WELL over a thousand years he'd fought. During most of those, he'd been a leader of some sort. A captain, a lieutenant, a commander. Now he was the Prime Commander, head of all the Dark Legion, the angels who fought the Dark Ones, which made him second only to Michael, who commanded all the legions. Total focus, total discipline. Total commitment. The fury of the elements channeled through his body were capable of a power that could crack Earth like an egg and disperse the yolk as a mere cloud of gas throughout the universe.
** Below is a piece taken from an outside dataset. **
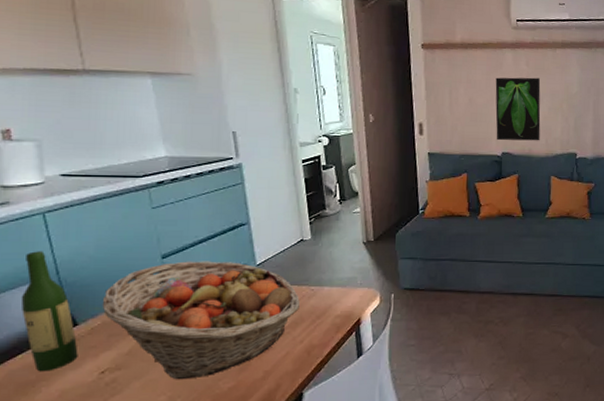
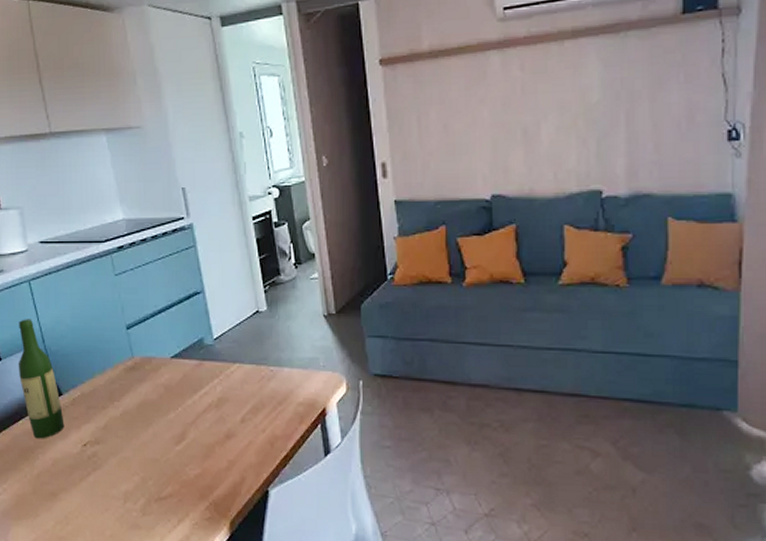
fruit basket: present [102,261,300,380] -> none [80,332,259,461]
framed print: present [495,77,541,141] -> none [478,86,545,179]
Very few angels had that power.

It would have been incomprehensible to the power-hungry human world, that kind of capability turned over by the Goddess to Her select group of angels, unfettered by anything but morals, a clear sense of right and wrong.

But that choice of right over wrong, ultimately, was vital. It kept the universe balanced, the only law needed in the angels' world. If chaos came, Jonah knew it was because it was meant to be.

He took to the skies, for he knew where he would find Anna. The Dark Ones were making no attempt to hide themselves--from him at least. As he reached the Grand Canyon and managed the air currents to dive straight down a narrow defile into shadows and darkness, it reminded him of an earthly form of the Abyss. But that was a passing thought. He did not think much about anything, for there was only one thing. He'd been trained for that focus, and he used it now for the only thing that seemed to matter anymore.